The blatant show of desire corrupted my dreams. In them, I ripped her exercise outfit off and pounded her. During the day, I contemplated ways to taste her fruit and imagined the sounds of her squeals. Work became a second thought, so I had to focus on getting my focus back (ie making sure I avoided her). This helped, and allowed me to stall in providing an answer as I knew what I wanted to do, and knew what I should say. Problem is there were no similarities between the two.
Another week went by without any contact. I'd arranged a business lunch meeting with an old client/friend, Bob, which started late and included drinks. After our meal, we had another drink and switched gears. The conversation went from sports teams to politics, but ultimately settled on our waitress's sex appeal and the uncomfortableness of dealing with hot clients. Being on our second drink, our tongues had loosened and we privately discussed whether the loosening of another button on our waitress's top would disclose sufficient cleavage to permit us a tiny glimpse of her areola.

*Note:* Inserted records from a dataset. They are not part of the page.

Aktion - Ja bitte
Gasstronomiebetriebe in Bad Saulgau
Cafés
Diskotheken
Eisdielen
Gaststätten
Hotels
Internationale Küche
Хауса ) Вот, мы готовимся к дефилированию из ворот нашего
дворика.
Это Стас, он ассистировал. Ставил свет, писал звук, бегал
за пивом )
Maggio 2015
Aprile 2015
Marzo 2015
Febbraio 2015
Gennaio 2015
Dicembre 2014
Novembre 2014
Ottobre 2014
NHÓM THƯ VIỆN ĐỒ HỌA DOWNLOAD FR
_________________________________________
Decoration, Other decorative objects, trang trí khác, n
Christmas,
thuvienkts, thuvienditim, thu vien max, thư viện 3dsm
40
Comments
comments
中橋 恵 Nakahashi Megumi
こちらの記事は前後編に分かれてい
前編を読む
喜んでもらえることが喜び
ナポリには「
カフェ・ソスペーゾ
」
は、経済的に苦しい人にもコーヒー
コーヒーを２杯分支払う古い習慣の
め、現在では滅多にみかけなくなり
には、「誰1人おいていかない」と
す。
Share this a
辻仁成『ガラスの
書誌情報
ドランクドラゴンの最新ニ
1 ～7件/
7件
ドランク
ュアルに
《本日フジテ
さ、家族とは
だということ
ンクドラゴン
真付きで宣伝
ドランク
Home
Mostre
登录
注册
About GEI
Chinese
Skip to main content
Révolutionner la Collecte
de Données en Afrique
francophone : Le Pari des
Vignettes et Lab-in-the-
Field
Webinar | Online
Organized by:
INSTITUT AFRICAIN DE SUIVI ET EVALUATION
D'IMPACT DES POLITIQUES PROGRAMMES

After this the topics changed often, but usually involved some reference to sex or a bit of glorious female anatomy we'd witnessed. This must of rekindled Bob's memory as he abruptly changed gears and asked for we had found a babysitter.
"For what?" I responded.
"Dinner" he shouted back. "Next Saturday night? I talked with Jennifer and she said your calendar was open, sounded fun and she just needed to check with you."
This got me laughing, as no doubt my wife, Jennifer, had forgotten the last part. In our busy lives this wasn't uncommon for either of us. I replied, "Sounds good, so we should be available. Here, I'll shoot Jennifer a text and confirm."
Bob smiled, then leaned forward, and added, "It's going to be fun. Every couple I've invited the lady part is damn hot and all have some business connection to my company. I've picked out an armful of cabs, pinots and chardonnays that will make anyone's tongue dance."
"So you've invited us because you think my wife is hot and want to do business with her," I laugh-spoke in response. "Hope for some freebie benefits too?"
"Shit, I've never been shy about letting you know what I thought of Jennifer since you first started dating her. Opinion hasn't changed, but you're the business connection for your team. And I promise, your marriage eyes will bug out at the candy. Little wine in everyone and open flirting will be taking place. Just fun friendly flirting. Get your wife to wear something sexy. Unfortunately, not a orgy, although I've no doubt you'd be the first ripping off their clothes if there was," Bob ranted. His eyes giving away he was quite pleased with himself.
I smiled broadly, then asked about the guest list. If Bob said the attendees would be hot, then there was no doubt they would be. He indicated I might know a few of the invited couples, then mentioned my running friend, Jewel and her husband. My heart rate jumped, but I tried to play it cool.
Bob laughed, then added, "I've seen you checking out Jewel several times. Shit, I have too. I'd give a nut to ride her over the bridge and back. She'd be fine. Think if she was into you, she would do whatever was asked."